In this reading, autoethnography is defined as a “form or method of research that involves self-observation and reflexive investigation in the context of ethnographic field work and writing”.[1] My research falls into the category of “autobiographical writing that has ethnographic interest”.[2] I hope that people will be able to relate to my experiences, but I know that one’s personal experiences are not always generalizable to other people. For my midterm, I hope that by examining ideas on Barbie as “American-ness”, I will be able to unpack my relation, alienation, and understanding of my identity: whether I was “American” enough in relation to my classmates. My inquiry lies between “self as representative subject (as a member of a community or group)”and “self as autonomous subject”.[3] I identify as Muslim Syrian American, but I don't know how much I can apply my research to the Muslim Syrian American experience. I went to elementary and middle schools that had very little diversity, and so I was always the only Muslim/Arab person in my class, which consisted of mostly Caucasian Americans. I think I would have felt very differently had there been people more like me, or even just more diversity around me at school. My inquiry also seems to fit into the “subjectivist experiential autoethnographic” category of autoethnography, because it is where “the narrator’s subjective experience is the central focus of the ethnography”.[4] I want to talk about my memories and experiences through my point of view now, looking back at the nostalgia of playing with toys as a child. Barbie celebrated christmas, went shopping, and attended school dances. I did not celebrate christmas, I went shopping but I didn't buy certain types of clothes that Barbie would, and I did not attend school dances. My research, I hope, will reveal “situated cultural influences and broader social relevance”, rather than be generalizable.[5]



[1]Garance Marechal, “Autoethnography” inEncyclopedia of Case Study Research,ed. Albert J. Mills, Gabrielle Durepos and Elden Wiebe. (Thousand Oaks: Sage Publications, Inc., 2010), 2.

[2]Garance Marechal, “Autoethnography” inEncyclopedia of Case Study Research,ed. Albert J. Mills, Gabrielle Durepos and Elden Wiebe. (Thousand Oaks: Sage Publications, Inc., 2010), 2.
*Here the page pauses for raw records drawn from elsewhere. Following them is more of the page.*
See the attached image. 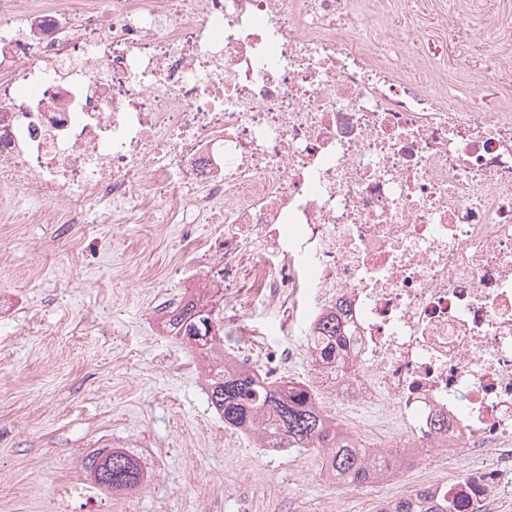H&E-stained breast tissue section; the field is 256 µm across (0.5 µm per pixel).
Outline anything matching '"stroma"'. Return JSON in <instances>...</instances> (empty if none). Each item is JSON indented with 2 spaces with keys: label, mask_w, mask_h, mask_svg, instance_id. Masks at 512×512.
Here are the masks:
<instances>
[{
  "label": "stroma",
  "mask_w": 512,
  "mask_h": 512,
  "mask_svg": "<svg viewBox=\"0 0 512 512\" xmlns=\"http://www.w3.org/2000/svg\"><path fill=\"white\" fill-rule=\"evenodd\" d=\"M385 0L374 23L446 74L449 90L495 106L512 70V0ZM220 224L0 223V512H377L378 499L330 484L313 448L271 450L225 428L189 345L163 331L165 305L219 277ZM248 289L224 301V353L311 382L307 340L287 299L252 312ZM133 453L147 478L132 494L92 484L86 458ZM87 496L60 501L69 481Z\"/></svg>",
  "instance_id": "35a3bbf8"
}]
</instances>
[3]Garance Marechal, “Autoethnography” inEncyclopedia of Case Study Research,ed. Albert J. Mills, Gabrielle Durepos and Elden Wiebe. (Thousand Oaks: Sage Publications, Inc., 2010), 2.

[4]Garance Marechal, “Autoethnography” inEncyclopedia of Case Study Research,ed. Albert J. Mills, Gabrielle Durepos and Elden Wiebe. (Thousand Oaks: Sage Publications, Inc., 2010), 3.

[5]Garance Marechal, “Autoethnography” inEncyclopedia of Case Study Research,ed. Albert J. Mills, Gabrielle Durepos and Elden Wiebe. (Thousand Oaks: Sage Publications, Inc., 2010), 3.


Works Cited:

Marechal, Garance. “Autoethnography.” InEncyclopedia of Case Study Research,edited by Albert J. Mills, Gabrielle Durepos and Elden Wiebe, 44-46. Thousand Oaks: Sage Publications, Inc., 2010.